**Exercise objective**.
Pull out the lines of the entries below, starting with the line containing "pose: elev=124.0 azim=52.1" and ending with the line containing "Dot at: (209, 270)", both included. Reproduce them verbatim and give nothing else.

....

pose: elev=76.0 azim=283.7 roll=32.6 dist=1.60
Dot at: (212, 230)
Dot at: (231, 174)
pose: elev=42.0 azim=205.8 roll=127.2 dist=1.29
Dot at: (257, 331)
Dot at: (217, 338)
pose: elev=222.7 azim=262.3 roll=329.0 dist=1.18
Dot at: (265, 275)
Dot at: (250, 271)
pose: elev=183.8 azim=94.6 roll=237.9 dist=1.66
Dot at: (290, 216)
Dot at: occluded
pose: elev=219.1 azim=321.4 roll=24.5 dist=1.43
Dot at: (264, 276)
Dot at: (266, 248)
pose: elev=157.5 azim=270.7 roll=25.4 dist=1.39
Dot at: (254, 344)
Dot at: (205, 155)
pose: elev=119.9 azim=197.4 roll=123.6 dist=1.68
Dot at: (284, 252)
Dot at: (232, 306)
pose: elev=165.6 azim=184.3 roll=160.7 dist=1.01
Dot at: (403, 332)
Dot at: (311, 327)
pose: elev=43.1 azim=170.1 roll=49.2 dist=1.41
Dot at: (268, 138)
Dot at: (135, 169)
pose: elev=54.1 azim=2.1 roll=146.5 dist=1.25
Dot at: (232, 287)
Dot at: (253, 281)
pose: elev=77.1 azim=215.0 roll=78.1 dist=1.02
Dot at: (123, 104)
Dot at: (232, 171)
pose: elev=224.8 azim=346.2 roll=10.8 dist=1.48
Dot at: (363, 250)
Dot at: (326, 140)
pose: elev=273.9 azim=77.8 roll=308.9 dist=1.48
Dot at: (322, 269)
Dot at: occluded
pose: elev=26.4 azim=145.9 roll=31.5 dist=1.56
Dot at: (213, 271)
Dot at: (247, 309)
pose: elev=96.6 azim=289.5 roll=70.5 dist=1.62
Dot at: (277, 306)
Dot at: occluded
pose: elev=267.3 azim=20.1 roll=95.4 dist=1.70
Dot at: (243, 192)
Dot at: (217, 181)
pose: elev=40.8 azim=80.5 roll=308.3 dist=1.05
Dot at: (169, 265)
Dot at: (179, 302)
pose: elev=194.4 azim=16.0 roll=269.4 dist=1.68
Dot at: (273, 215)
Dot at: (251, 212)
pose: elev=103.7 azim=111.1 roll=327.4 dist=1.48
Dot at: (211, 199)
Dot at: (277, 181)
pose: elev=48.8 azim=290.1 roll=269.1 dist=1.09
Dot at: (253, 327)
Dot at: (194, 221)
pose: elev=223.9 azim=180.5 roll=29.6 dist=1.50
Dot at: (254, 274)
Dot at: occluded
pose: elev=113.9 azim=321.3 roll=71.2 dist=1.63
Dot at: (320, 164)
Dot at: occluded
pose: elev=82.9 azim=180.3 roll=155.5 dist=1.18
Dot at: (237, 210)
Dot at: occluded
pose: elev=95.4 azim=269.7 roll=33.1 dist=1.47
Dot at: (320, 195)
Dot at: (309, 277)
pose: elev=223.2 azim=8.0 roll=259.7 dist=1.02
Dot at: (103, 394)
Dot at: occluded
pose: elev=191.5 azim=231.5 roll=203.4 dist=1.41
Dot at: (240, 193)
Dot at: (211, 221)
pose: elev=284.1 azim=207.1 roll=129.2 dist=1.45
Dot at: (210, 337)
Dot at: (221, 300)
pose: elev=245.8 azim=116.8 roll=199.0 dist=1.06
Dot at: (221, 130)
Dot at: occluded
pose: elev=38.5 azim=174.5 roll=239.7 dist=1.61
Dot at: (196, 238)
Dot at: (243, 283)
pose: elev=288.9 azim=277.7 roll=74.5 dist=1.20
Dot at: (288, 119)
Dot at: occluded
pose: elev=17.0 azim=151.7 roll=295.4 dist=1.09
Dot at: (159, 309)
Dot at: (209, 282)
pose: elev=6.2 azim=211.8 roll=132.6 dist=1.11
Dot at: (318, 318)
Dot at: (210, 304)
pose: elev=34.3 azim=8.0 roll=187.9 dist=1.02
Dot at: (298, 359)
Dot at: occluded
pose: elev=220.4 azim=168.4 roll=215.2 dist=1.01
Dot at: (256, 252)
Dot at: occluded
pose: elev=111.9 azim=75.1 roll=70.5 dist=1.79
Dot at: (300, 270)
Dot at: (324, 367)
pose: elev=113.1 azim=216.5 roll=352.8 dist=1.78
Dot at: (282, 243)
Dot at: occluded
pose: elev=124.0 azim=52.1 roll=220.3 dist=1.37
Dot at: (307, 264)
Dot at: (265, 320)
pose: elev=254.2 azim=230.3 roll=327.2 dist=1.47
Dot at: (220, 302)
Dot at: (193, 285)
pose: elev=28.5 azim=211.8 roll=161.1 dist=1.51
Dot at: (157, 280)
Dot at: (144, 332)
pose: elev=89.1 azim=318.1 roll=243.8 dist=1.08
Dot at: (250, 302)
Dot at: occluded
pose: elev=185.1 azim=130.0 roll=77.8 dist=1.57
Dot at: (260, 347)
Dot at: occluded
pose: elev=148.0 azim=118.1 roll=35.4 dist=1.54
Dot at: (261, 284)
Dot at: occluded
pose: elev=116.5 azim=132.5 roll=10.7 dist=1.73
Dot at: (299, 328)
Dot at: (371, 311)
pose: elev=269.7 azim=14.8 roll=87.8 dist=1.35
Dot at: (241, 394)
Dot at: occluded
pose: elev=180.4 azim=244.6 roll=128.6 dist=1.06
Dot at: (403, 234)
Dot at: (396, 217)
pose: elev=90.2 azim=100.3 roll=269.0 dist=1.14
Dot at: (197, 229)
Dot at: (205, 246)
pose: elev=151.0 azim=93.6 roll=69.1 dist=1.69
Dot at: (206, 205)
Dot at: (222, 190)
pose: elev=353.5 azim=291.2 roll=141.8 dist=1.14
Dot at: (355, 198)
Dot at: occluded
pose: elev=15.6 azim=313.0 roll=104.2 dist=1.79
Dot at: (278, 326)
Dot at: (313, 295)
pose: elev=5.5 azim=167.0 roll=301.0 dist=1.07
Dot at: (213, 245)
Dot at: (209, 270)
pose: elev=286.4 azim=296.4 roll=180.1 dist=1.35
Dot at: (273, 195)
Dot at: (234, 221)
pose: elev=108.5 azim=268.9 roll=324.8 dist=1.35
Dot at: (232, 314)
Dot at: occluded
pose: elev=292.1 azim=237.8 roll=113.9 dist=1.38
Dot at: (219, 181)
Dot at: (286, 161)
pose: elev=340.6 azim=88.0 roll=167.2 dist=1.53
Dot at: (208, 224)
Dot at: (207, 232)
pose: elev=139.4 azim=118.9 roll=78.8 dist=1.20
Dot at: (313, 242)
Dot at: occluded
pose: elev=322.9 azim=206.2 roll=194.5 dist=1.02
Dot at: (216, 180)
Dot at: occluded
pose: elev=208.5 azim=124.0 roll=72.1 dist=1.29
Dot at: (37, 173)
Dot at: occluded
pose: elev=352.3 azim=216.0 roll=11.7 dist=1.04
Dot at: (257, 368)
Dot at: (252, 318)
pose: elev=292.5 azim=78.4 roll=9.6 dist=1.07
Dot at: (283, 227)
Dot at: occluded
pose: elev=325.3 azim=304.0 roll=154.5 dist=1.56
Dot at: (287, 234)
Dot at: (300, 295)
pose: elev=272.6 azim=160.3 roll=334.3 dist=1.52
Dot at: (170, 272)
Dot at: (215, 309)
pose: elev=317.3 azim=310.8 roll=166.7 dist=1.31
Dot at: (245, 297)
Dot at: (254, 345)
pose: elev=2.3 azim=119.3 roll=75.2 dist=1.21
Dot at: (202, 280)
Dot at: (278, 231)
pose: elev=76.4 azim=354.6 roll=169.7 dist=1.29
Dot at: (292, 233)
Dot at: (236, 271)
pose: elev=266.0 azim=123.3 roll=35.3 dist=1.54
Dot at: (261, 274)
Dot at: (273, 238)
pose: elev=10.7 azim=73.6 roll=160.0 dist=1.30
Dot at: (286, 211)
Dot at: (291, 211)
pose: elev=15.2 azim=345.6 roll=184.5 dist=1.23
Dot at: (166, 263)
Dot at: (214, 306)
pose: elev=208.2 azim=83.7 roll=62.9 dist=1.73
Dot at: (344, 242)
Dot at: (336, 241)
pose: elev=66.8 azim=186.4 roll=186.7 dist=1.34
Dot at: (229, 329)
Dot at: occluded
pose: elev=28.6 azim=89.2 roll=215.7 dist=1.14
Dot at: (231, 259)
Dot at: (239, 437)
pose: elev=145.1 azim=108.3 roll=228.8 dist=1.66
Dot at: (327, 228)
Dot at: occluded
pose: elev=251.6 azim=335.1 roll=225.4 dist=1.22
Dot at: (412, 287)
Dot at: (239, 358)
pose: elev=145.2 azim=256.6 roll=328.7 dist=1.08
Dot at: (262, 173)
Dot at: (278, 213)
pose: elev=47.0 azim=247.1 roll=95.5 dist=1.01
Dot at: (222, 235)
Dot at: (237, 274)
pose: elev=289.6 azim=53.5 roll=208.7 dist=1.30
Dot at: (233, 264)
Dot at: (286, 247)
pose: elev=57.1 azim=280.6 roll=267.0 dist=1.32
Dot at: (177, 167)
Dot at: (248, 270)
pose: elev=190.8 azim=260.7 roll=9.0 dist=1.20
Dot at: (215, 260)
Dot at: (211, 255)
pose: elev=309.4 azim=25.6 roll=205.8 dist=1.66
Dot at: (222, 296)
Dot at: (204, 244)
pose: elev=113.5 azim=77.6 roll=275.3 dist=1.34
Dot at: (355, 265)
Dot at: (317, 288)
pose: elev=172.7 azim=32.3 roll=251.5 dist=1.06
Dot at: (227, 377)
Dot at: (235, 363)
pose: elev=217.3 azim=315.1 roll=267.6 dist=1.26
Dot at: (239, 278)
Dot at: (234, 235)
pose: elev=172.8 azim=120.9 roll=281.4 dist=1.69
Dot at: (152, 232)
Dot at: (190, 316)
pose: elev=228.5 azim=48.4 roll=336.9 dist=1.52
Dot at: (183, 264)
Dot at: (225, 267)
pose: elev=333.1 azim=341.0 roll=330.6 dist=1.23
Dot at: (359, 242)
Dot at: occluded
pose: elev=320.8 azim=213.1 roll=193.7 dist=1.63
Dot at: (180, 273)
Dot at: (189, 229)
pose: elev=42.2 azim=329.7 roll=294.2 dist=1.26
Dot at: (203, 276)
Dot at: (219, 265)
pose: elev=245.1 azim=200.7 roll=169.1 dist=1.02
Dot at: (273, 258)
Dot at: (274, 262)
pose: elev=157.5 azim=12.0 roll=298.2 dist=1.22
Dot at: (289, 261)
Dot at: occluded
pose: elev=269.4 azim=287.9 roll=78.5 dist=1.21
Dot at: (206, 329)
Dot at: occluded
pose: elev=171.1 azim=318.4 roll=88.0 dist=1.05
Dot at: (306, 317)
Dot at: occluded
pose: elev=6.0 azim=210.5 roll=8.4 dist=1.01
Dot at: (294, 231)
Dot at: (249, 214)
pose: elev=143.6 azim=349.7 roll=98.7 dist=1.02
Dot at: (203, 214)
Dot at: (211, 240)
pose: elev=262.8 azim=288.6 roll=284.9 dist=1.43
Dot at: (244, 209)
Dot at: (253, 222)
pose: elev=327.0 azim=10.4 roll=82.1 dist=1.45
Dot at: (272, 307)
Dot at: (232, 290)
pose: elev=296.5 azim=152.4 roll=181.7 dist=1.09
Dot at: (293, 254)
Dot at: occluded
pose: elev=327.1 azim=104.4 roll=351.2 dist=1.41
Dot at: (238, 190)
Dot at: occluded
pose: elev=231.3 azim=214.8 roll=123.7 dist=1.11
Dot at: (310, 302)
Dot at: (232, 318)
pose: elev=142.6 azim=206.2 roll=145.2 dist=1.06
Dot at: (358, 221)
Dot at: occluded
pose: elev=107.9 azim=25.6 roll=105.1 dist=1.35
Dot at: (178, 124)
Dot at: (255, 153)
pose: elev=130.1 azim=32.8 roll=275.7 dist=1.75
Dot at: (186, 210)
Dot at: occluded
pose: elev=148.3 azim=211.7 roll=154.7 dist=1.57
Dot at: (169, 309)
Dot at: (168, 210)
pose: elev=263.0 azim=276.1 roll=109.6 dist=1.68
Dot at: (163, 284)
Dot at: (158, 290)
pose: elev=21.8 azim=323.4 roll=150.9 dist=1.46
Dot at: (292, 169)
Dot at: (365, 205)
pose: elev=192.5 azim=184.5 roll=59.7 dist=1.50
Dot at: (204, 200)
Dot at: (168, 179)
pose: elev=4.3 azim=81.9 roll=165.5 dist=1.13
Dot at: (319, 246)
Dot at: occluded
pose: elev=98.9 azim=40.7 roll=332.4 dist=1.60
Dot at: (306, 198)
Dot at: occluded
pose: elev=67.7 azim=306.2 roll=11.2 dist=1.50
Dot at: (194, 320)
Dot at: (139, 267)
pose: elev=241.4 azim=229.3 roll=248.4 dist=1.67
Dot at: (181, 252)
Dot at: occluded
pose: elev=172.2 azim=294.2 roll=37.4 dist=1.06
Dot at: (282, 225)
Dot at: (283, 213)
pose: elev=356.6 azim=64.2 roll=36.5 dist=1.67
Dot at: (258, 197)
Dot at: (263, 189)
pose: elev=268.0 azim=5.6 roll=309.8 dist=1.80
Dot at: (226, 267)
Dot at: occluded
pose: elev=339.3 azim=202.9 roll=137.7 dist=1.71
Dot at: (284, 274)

....

**Response**.
pose: elev=124.0 azim=52.1 roll=220.3 dist=1.37
Dot at: (307, 264)
Dot at: (265, 320)
pose: elev=254.2 azim=230.3 roll=327.2 dist=1.47
Dot at: (220, 302)
Dot at: (193, 285)
pose: elev=28.5 azim=211.8 roll=161.1 dist=1.51
Dot at: (157, 280)
Dot at: (144, 332)
pose: elev=89.1 azim=318.1 roll=243.8 dist=1.08
Dot at: (250, 302)
Dot at: occluded
pose: elev=185.1 azim=130.0 roll=77.8 dist=1.57
Dot at: (260, 347)
Dot at: occluded
pose: elev=148.0 azim=118.1 roll=35.4 dist=1.54
Dot at: (261, 284)
Dot at: occluded
pose: elev=116.5 azim=132.5 roll=10.7 dist=1.73
Dot at: (299, 328)
Dot at: (371, 311)
pose: elev=269.7 azim=14.8 roll=87.8 dist=1.35
Dot at: (241, 394)
Dot at: occluded
pose: elev=180.4 azim=244.6 roll=128.6 dist=1.06
Dot at: (403, 234)
Dot at: (396, 217)
pose: elev=90.2 azim=100.3 roll=269.0 dist=1.14
Dot at: (197, 229)
Dot at: (205, 246)
pose: elev=151.0 azim=93.6 roll=69.1 dist=1.69
Dot at: (206, 205)
Dot at: (222, 190)
pose: elev=353.5 azim=291.2 roll=141.8 dist=1.14
Dot at: (355, 198)
Dot at: occluded
pose: elev=15.6 azim=313.0 roll=104.2 dist=1.79
Dot at: (278, 326)
Dot at: (313, 295)
pose: elev=5.5 azim=167.0 roll=301.0 dist=1.07
Dot at: (213, 245)
Dot at: (209, 270)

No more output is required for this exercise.